DALLAS — The opening of long-awaited new Dallas Senior Center has suffered its latest setback in the form of the COVID-19 pandemic.

It’s the latest in a lengthy stretch of delays and changes the project has experienced since the Dallas Area Seniors (DAS) began working on moving out its current facility, a room in the back of the Dallas Public Library building. The library, at 950 Main St., has been the center’s home since 1992.
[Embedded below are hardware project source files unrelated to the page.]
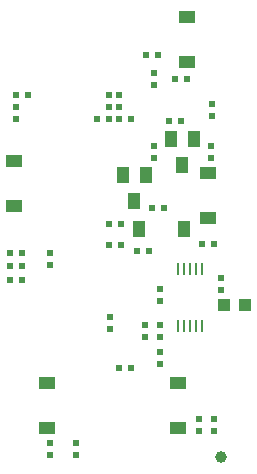
<source format=gbr>
%TF.GenerationSoftware,KiCad,Pcbnew,7.0.9-7.0.9~ubuntu22.04.1*%
%TF.CreationDate,2025-06-23T15:00:47+03:00*%
%TF.ProjectId,ESP32-C6-DevKit-Lipo_Rev_A,45535033-322d-4433-962d-4465764b6974,A*%
%TF.SameCoordinates,PX791ddc0PY791ddc0*%
%TF.FileFunction,Paste,Bot*%
%TF.FilePolarity,Positive*%
%FSLAX46Y46*%
G04 Gerber Fmt 4.6, Leading zero omitted, Abs format (unit mm)*
G04 Created by KiCad (PCBNEW 7.0.9-7.0.9~ubuntu22.04.1) date 2025-06-23 15:00:47*
%MOMM*%
%LPD*%
G01*
G04 APERTURE LIST*
%ADD10R,0.500000X0.550000*%
%ADD11R,1.000000X1.400000*%
%ADD12R,0.550000X0.500000*%
%ADD13R,1.400000X1.000000*%
%ADD14C,1.000000*%
%ADD15R,0.230000X0.980000*%
%ADD16R,1.016000X1.016000*%
G04 APERTURE END LIST*
D10*
%TO.C,C5*%
X12827000Y30226000D03*
X13843000Y30226000D03*
%TD*%
D11*
%TO.C,Q1*%
X13147040Y25491440D03*
X15049500Y25491440D03*
X14094460Y23281640D03*
%TD*%
D12*
%TO.C,R17*%
X16256000Y10541000D03*
X16256000Y9525000D03*
%TD*%
%TO.C,R27*%
X6985000Y2794000D03*
X6985000Y1778000D03*
%TD*%
D10*
%TO.C,R22*%
X18034000Y30099000D03*
X17018000Y30099000D03*
%TD*%
D13*
%TO.C,D5*%
X18542000Y38857000D03*
X18542000Y35057000D03*
%TD*%
D10*
%TO.C,C6*%
X11938000Y30226000D03*
X10922000Y30226000D03*
%TD*%
D13*
%TO.C,D2*%
X17780000Y4069000D03*
X17780000Y7869000D03*
%TD*%
D10*
%TO.C,R3*%
X4572000Y16637000D03*
X3556000Y16637000D03*
%TD*%
D12*
%TO.C,R23*%
X16256000Y15875000D03*
X16256000Y14859000D03*
%TD*%
%TO.C,R26*%
X9144000Y1778000D03*
X9144000Y2794000D03*
%TD*%
D13*
%TO.C,D7*%
X20320000Y25649000D03*
X20320000Y21849000D03*
%TD*%
D12*
%TO.C,C9*%
X16256000Y11811000D03*
X16256000Y12827000D03*
%TD*%
%TO.C,R16*%
X12065000Y12446000D03*
X12065000Y13462000D03*
%TD*%
D10*
%TO.C,C4*%
X4572000Y18923000D03*
X3556000Y18923000D03*
%TD*%
D13*
%TO.C,D3*%
X6731000Y4069000D03*
X6731000Y7869000D03*
%TD*%
D12*
%TO.C,R15*%
X14986000Y11811000D03*
X14986000Y12827000D03*
%TD*%
D14*
%TO.C,FID6*%
X21463000Y1651000D03*
%TD*%
D10*
%TO.C,R19*%
X16637000Y22733000D03*
X15621000Y22733000D03*
%TD*%
%TO.C,R5*%
X4064000Y32258000D03*
X5080000Y32258000D03*
%TD*%
D12*
%TO.C,R18*%
X21463000Y15748000D03*
X21463000Y16764000D03*
%TD*%
D11*
%TO.C,D4*%
X18283000Y20955000D03*
X14483000Y20955000D03*
%TD*%
D15*
%TO.C,U4*%
X19796000Y12713000D03*
X19296000Y12713000D03*
X18796000Y12713000D03*
X18296000Y12713000D03*
X17796000Y12713000D03*
X17796000Y17513000D03*
X18296000Y17513000D03*
X18796000Y17513000D03*
X19296000Y17513000D03*
X19796000Y17513000D03*
%TD*%
D12*
%TO.C,R25*%
X19558000Y3810000D03*
X19558000Y4826000D03*
%TD*%
D10*
%TO.C,R20*%
X15367000Y19050000D03*
X14351000Y19050000D03*
%TD*%
%TO.C,C12*%
X19812000Y19685000D03*
X20828000Y19685000D03*
%TD*%
%TO.C,R7*%
X12954000Y21336000D03*
X11938000Y21336000D03*
%TD*%
D11*
%TO.C,Q2*%
X17211040Y28539440D03*
X19113500Y28539440D03*
X18158460Y26329640D03*
%TD*%
D12*
%TO.C,R11*%
X15748000Y33147000D03*
X15748000Y34163000D03*
%TD*%
D10*
%TO.C,R4*%
X12827000Y9144000D03*
X13843000Y9144000D03*
%TD*%
D12*
%TO.C,R12*%
X6985000Y17907000D03*
X6985000Y18923000D03*
%TD*%
%TO.C,R21*%
X20701000Y31496000D03*
X20701000Y30480000D03*
%TD*%
D13*
%TO.C,D6*%
X3937000Y22865000D03*
X3937000Y26665000D03*
%TD*%
D12*
%TO.C,R24*%
X20828000Y3810000D03*
X20828000Y4826000D03*
%TD*%
D10*
%TO.C,R8*%
X12954000Y19558000D03*
X11938000Y19558000D03*
%TD*%
D12*
%TO.C,R30*%
X20574000Y27940000D03*
X20574000Y26924000D03*
%TD*%
%TO.C,R28*%
X15748000Y26924000D03*
X15748000Y27940000D03*
%TD*%
%TO.C,R13*%
X11938000Y31242000D03*
X11938000Y32258000D03*
%TD*%
D10*
%TO.C,R9*%
X16129000Y35687000D03*
X15113000Y35687000D03*
%TD*%
D12*
%TO.C,R1*%
X4064000Y30226000D03*
X4064000Y31242000D03*
%TD*%
D10*
%TO.C,R6*%
X3556000Y17780000D03*
X4572000Y17780000D03*
%TD*%
%TO.C,R10*%
X18542000Y33655000D03*
X17526000Y33655000D03*
%TD*%
D16*
%TO.C,C11*%
X21717000Y14478000D03*
X23495000Y14478000D03*
%TD*%
D12*
%TO.C,R14*%
X12827000Y32258000D03*
X12827000Y31242000D03*
%TD*%
M02*

</source>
The DAS began searching for a place to build a new center around 2001, and had to change locations twice in that process — once after design plans and mandatory site reviews were complete. The seniors had to await approval of a Community Development Block Grant application to begin work at the current site, at the corner of Church and Mill streets, and the Dallas Urban Renewal District had to pitch in money to cover expenses beyond the original cost estimate.

As grants come with time limits for project completion, the city and Polk Community Development Corporation, which administers the grant, had to ask for two extensions on the funding to finish the building. 

At long-last, the building is nearly finished, said Brian Latta, Dallas City Manager, last week.

A final grant extension was approved last month on the project, which broke ground in April 2019. It was scheduled for completion in late 2019 or early 2020, but missed that deadline. However, Latta said it should be ready to open once restrictions on public gatherings are lifted. He said that crews are completing wrap-up work on the facility.

“There’s some landscaping and parking lot painting that still needs to be done,” Latta said.

While that is happening, Latta and DAS will negotiate an agreement for operation of the center.

“I’m working with Dallas Area Seniors and Northwest Senior & Disability Services to get operation and use agreements put in place,” he said.

Once the building and contracts are finished, all that will be left to do is wait for the COVID-19 pandemic to end.

“The virus has postponed the move in and opening,” Latta said. “Those activities are TBD.”